The humidity and temperature soared, but that didn’t stop hundreds of New Yorkers from giving peace another chance at the 40th anniversary of John Lennon and Yoko Ono’s famous bed-in for peace this past Sunday in Central Park.
Set up under two shady trees just steps from Strawberry Fields, a king-sized “peace bed” offered park visitors a cool place to sit with friends and family and share their concerns about nuclear proliferation and using violence as a means of settling conflicts.
Adorned with pillows, carnations and a giant mural, the bed also offered New Yorkers the opportunity to read a variety of poetry in English, Spanish and Portuguese, and sign up to endorse the World March for Peace and Nonviolence, which organized hundreds of similar events worldwide, and is launching the first- ever 93-day, seven continent peace march beginning on October 2.
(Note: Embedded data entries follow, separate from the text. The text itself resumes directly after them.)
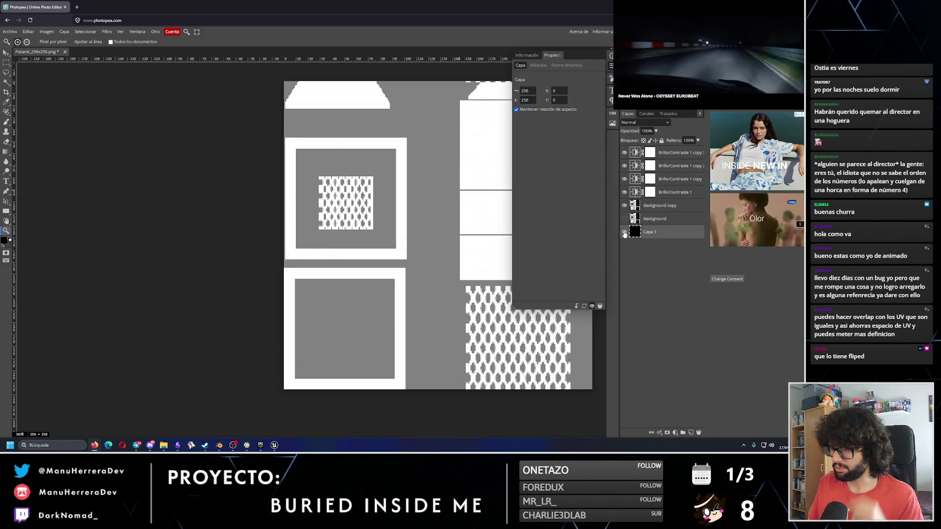
{"action": "left_click", "coordinate": [660, 199], "text": "alt"}
{"action": "left_click", "coordinate": [662, 185], "text": "alt"}
{"action": "left_click", "coordinate": [664, 172], "text": "alt"}
{"action": "left_click", "coordinate": [668, 158], "text": "alt"}
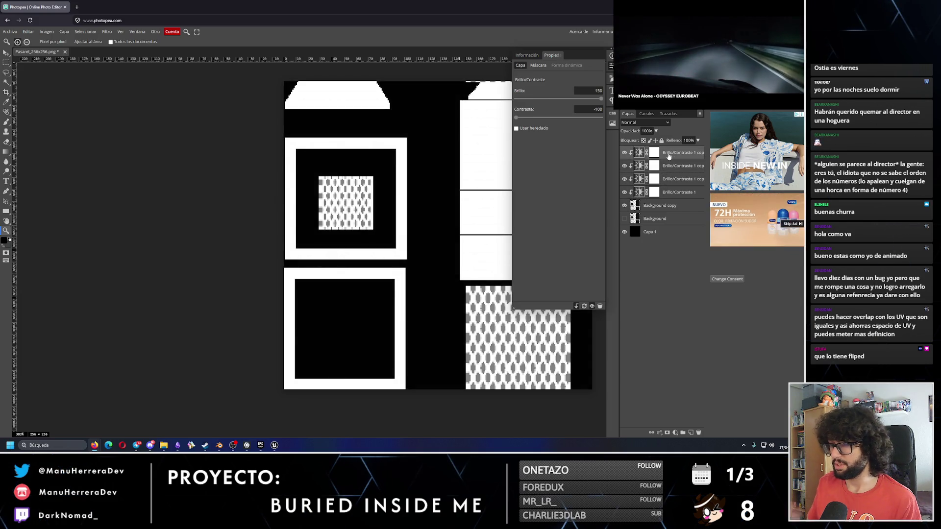
{"action": "left_click", "coordinate": [678, 193], "text": "alt"}
{"action": "left_click", "coordinate": [671, 179], "text": "alt"}
{"action": "left_click", "coordinate": [669, 153], "text": "alt"}
{"action": "double_click", "coordinate": [665, 167]}
{"action": "left_click", "coordinate": [665, 167]}
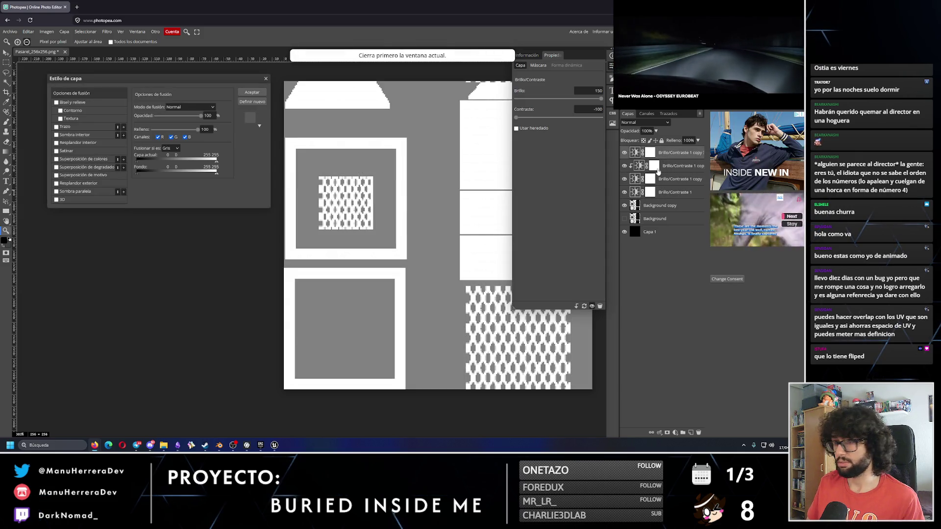
{"action": "key", "text": "Escape"}
{"action": "left_click", "coordinate": [666, 166], "text": "alt"}
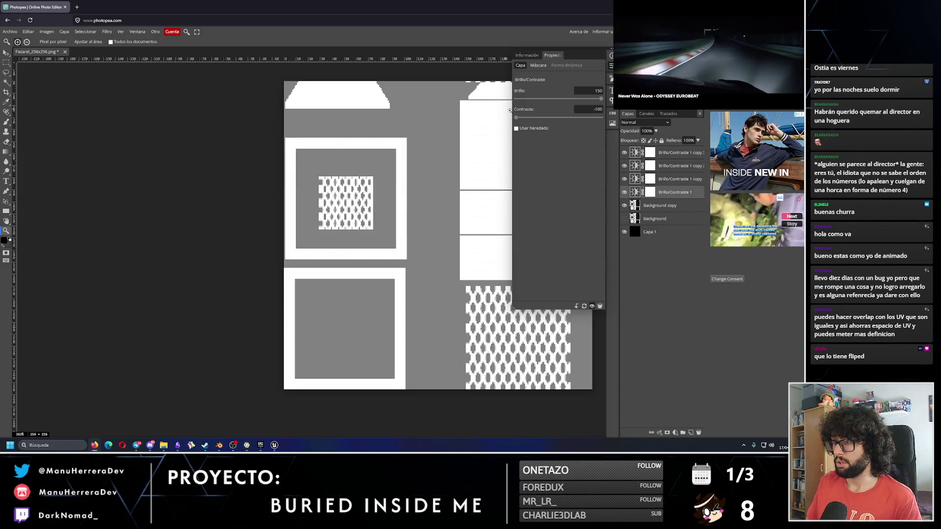
- Try contrast 100 on the adjustment copies, then set it back to -100
{"action": "left_click_drag", "start_coordinate": [517, 120], "coordinate": [638, 120]}
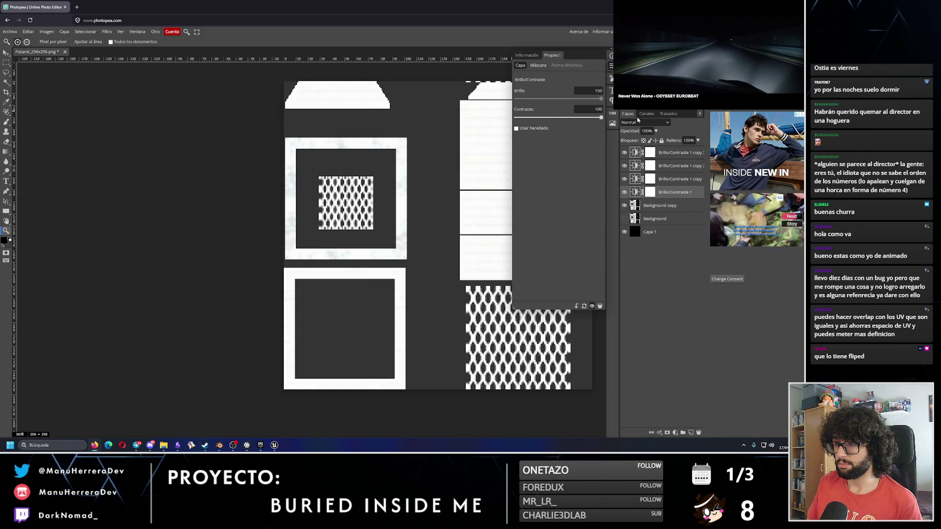
{"action": "left_click", "coordinate": [666, 182]}
{"action": "left_click_drag", "start_coordinate": [551, 118], "coordinate": [603, 118]}
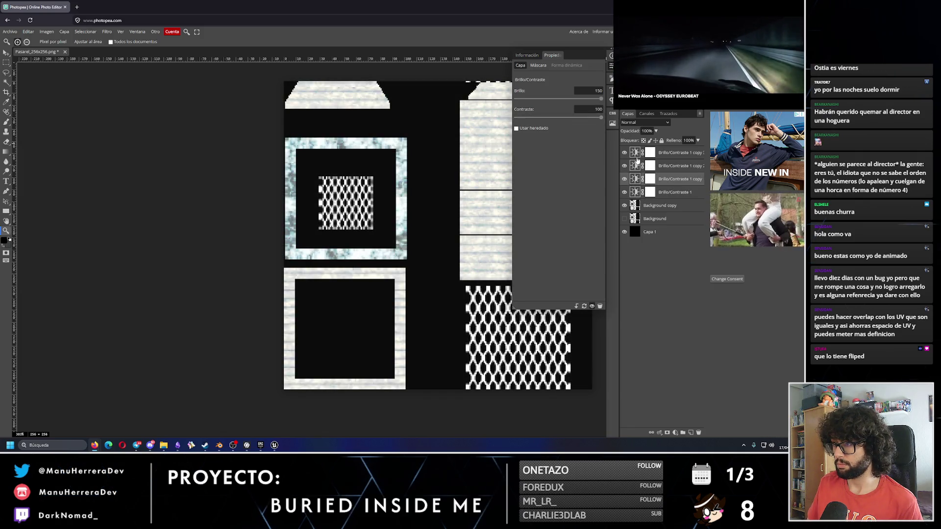
{"action": "left_click", "coordinate": [674, 166]}
{"action": "left_click_drag", "start_coordinate": [554, 118], "coordinate": [598, 118]}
Brooklyn rock band, Earthdriver recorded “We Want Peace” live and led the crowd in a series of Beatles tunes. “This is the next generation,” said a father holding an 8-month old in a onesie with a large peace symbol on it. “I’m here because we have to leave our kids a better world.”
Calling the Iraq war unconstitutional and illegal, Sgt. Matthis Chiroux of Iraq Veterans against the War spoke of his four years of active duty in Germany, Japan, Iraq and Afghanistan, before refusing to redeploy and winning an honorable discharge from the US Army.
“Nonviolence is courage and violence is cowardice,” Chiroux stated. “When we’re faced with something we’re afraid of it’s our instinct to kill it and to tear it apart. And the military trains this and brings it out of you and teaches that this is a reasonable way to deal with the problems of our nation. And it’s not, which is why when I go to bed, I recite the pledge to resist.”
Chris Wells. World March for Peace and Nonviolence spokesman in the US, spoke at length about the origins of the bed-in and its unmet goal of bringing peace to a troubled world. “40 years ago, at the height of the Vietnam War, John & Yoko had the vision to turn their honeymoon into a call for peace,” Wells stated. “They asked us to imagine a world without violence. It was a call that remains unfulfilled.”
“Today, we honor that call with a group bed-in that’s also one of the first steps in the World March for Peace and Nonviolence, an action that coincides with the urgent needs of these times,” Wells continued.
“We’re living in a highly dangerous moment. We’re all threatened by nuclear weapons. Young and old, rich and poor, all colors and faiths, all of us. And the spread of this technology is more and more out of control. There can be no peace as long as nuclear weapons exist and to avoid a future catastrophe, we must act today.”